**REQUIRED TASK A:** In which countries does the album page say Paper Monsters reached the top 10?
**REQUIRED TASK B:** Retype the album page word for word, starting with "- Genre: Rock;" and going on through "by Reprise Records.".

Studio album by Dave Gahan
- Released: 2 June 2003
- Recorded: 2003
- Studio: Electric Lady (New York City)
- Genre: Rock; electronica;
- Length: 48:07
- Label: Mute
- Producer: Ken Thomas

Dave Gahan chronology
|  | Paper Monsters (2003) | Hourglass (2007) |

Singles from Paper Monsters
- "Dirty Sticky Floors" Released: 26 May 2003; "I Need You" Released: 18 August 2003; "Bottle Living" / "Hold On" Released: 27 October 2003;

= Paper Monsters =

Paper Monsters is the debut solo studio album by English singer Dave Gahan. It was released on 2 June 2003 in the United Kingdom by Mute Records and the following day in North America by Reprise Records.

==Background and release==
The album was produced by Ken Thomas, known for his work with Icelandic band Sigur Rós. Upon its debut, critical reception was generally mixed; while many complimented the album's personal subject matter, others described it as lacking depth. Paper Monsters debuted at number 36 on the UK Albums Chart, while reaching the top 10 in Germany, Sweden and Switzerland. In North America, the album was released on 3 June 2003. In March 2004, Gahan released the live video album Live Monsters, containing footage from his concert on 5 July 2003 at the Olympia in Paris.

[Dataset records]
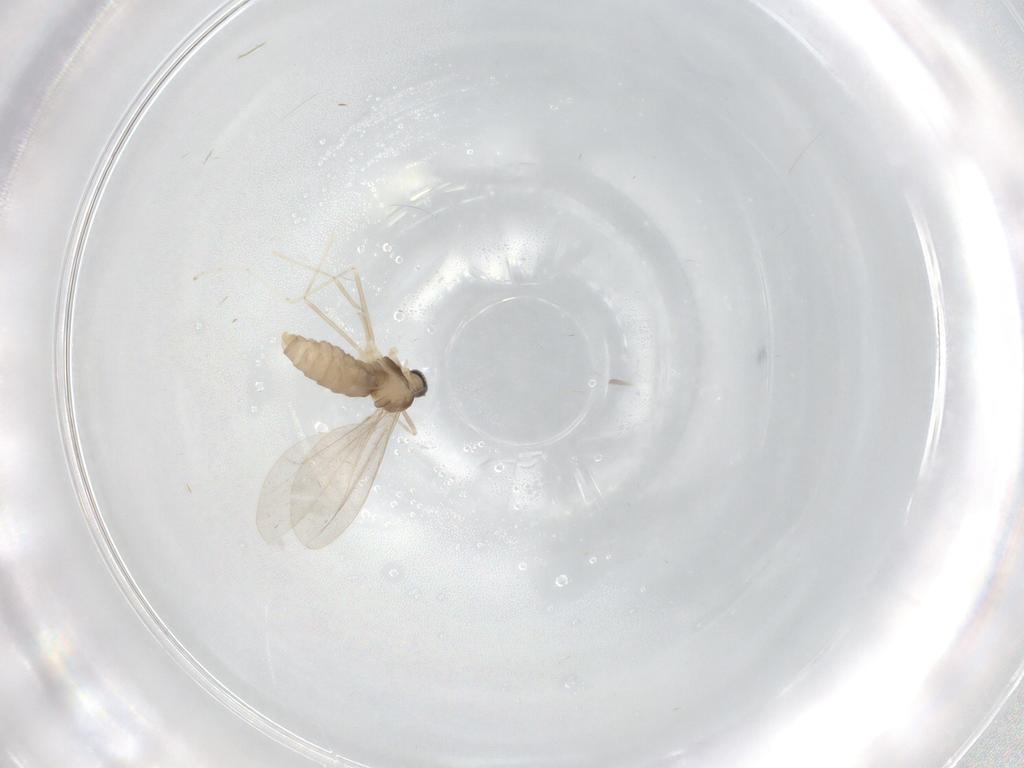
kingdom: Animalia
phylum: Arthropoda
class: Insecta
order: Diptera
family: Cecidomyiidae
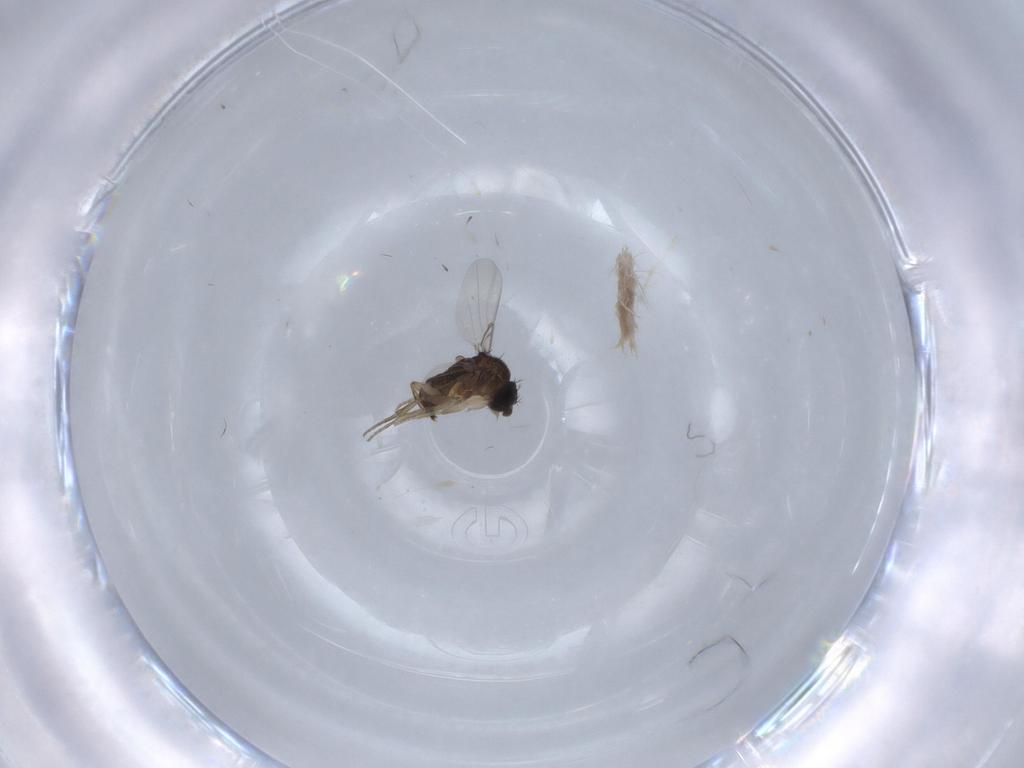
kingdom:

**OUTPUT A:** Germany, Sweden and Switzerland

**OUTPUT B:**
- Genre: Rock; electronica;
- Length: 48:07
- Label: Mute
- Producer: Ken Thomas

Dave Gahan chronology
|  | Paper Monsters (2003) | Hourglass (2007) |

Singles from Paper Monsters
- "Dirty Sticky Floors" Released: 26 May 2003; "I Need You" Released: 18 August 2003; "Bottle Living" / "Hold On" Released: 27 October 2003;

= Paper Monsters =

Paper Monsters is the debut solo studio album by English singer Dave Gahan. It was released on 2 June 2003 in the United Kingdom by Mute Records and the following day in North America by Reprise Records.